• Opdracht 1:
Beantwoord de volgende vragen over de studietekst.
(a) In welk land ligt de onroerende zaak die zal worden overgedragen?
(b) Hoeveel deskundigen benoemen partijen volgens artikel 5 samen?
(c) Wat is de titel van artikel 9?

2. Ter zake de afhandeling van de vermogensrechtelijke verhouding stemt [ [de vrouw] ] er nu reeds mee in dat de onroerende zaak in [plaats B] , Oostenrijk, zal worden overgedragen aan [ [de man] jr.], waarbij partijen overigens alle rechten voorbehouden ten aanzien van hun stellingen omtrent de te verrekenen waarde van deze onroerende zaak en de eventuele als te verrekenen vermogen in aanmerking te nemen schulden.
Artikel 5 De benoeming en werkwijze van deskundigen
1. Partijen benoemen samen één deskundige. Indien partijen binnen twee weken nadat één der partijen daarom heeft gevraagd, (…) niet tot overeenstemming zijn gekomen over het benoemen van één deskundige, dan benoemen zij ieder uiterlijk op dat moment één deskundige. Beide deskundigen kunnen vervolgens gezamenlijk een derde deskundige benoemen. (…).”
Artikel 9 Slotbepaling
1. (…)

• Opdracht 2: Herhaal letterlijk het stuk uit de lijst vanaf de regel met "The value at Жаркое" tot en met het einde van de lijst, en laat de afbeeldingen daarbij weg.

• Getoonde lijst:
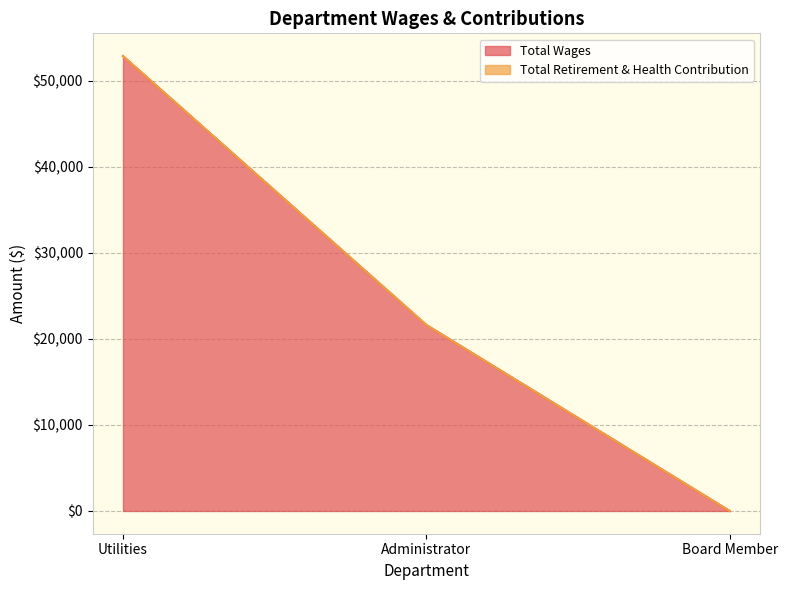

Is it true that the value at Board Member is -18853?

False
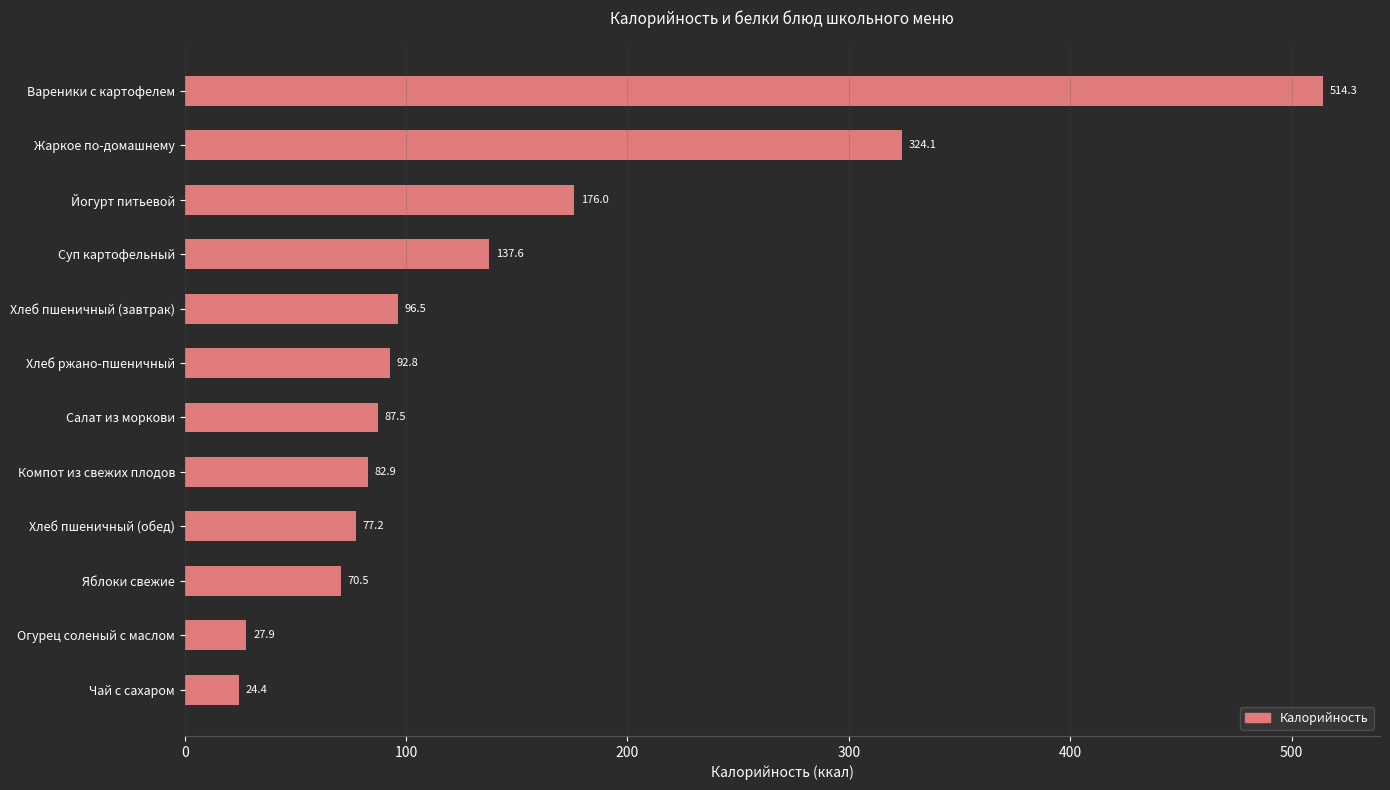

The value at Жаркое по-домашнему is 324.1. True or false?

True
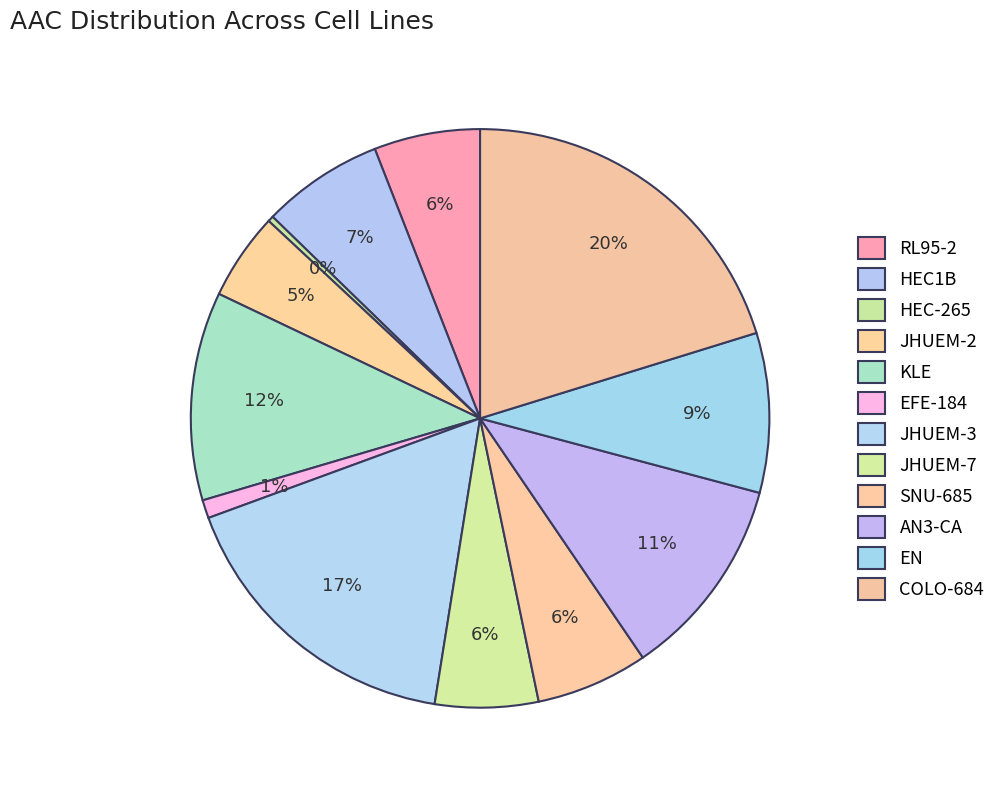

Between COLO-684 and JHUEM-3, which is larger?

COLO-684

• Antwoord 1:
(a) Oostenrijk
(b) Eén deskundige
(c) Slotbepaling

• Antwoord 2:
The value at Жаркое по-домашнему is 324.1. True or false?

True

Between COLO-684 and JHUEM-3, which is larger?

COLO-684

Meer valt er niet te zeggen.